— begin Data supplied —
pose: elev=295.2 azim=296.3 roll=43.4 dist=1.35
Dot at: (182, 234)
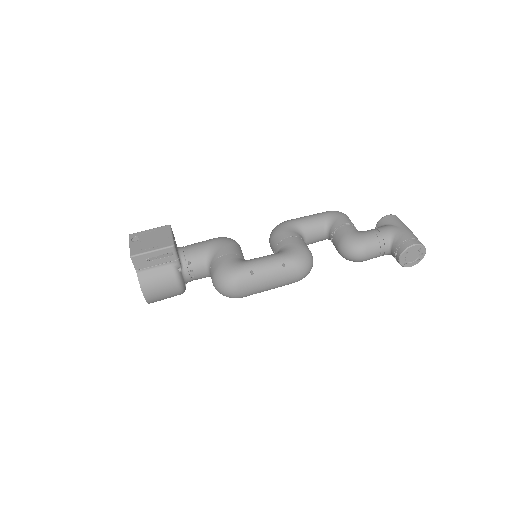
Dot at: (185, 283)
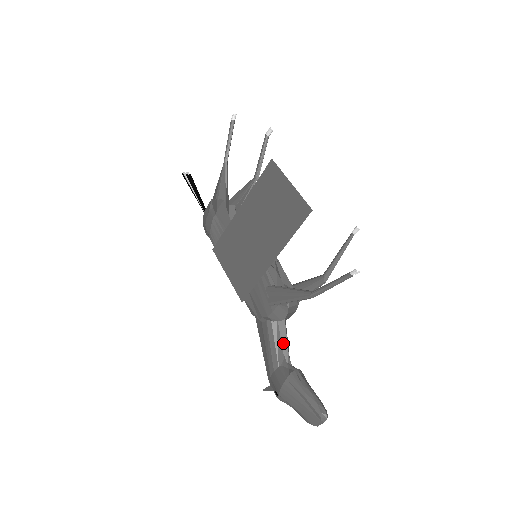
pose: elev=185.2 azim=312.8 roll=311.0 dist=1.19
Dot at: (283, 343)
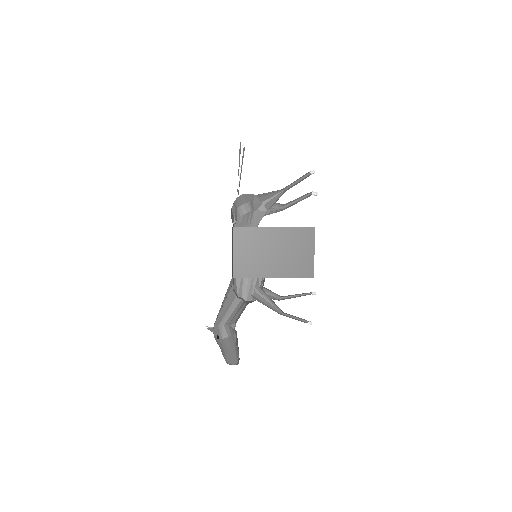
Dot at: (239, 315)
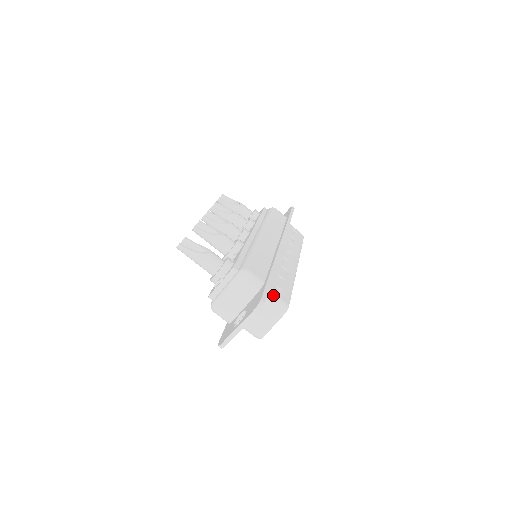
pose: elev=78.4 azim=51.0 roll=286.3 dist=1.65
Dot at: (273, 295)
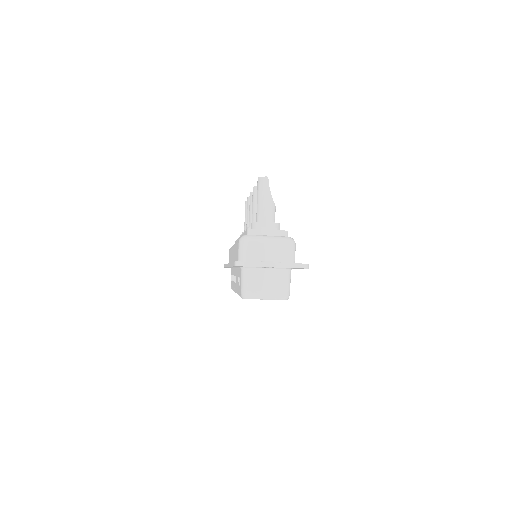
Dot at: (290, 279)
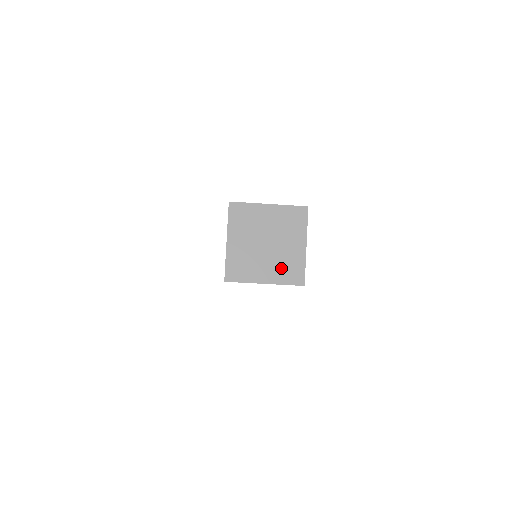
— end Data supplied —
* _Stated exercise_
Retype every line of the records above word for word, without the pictures.

* _Final result_
pose: elev=295.2 azim=296.3 roll=43.4 dist=1.35
Dot at: (182, 234)
Dot at: (185, 283)
pose: elev=185.2 azim=312.8 roll=311.0 dist=1.19
Dot at: (283, 343)
Dot at: (239, 315)
pose: elev=78.4 azim=51.0 roll=286.3 dist=1.65
Dot at: (273, 295)
Dot at: (290, 279)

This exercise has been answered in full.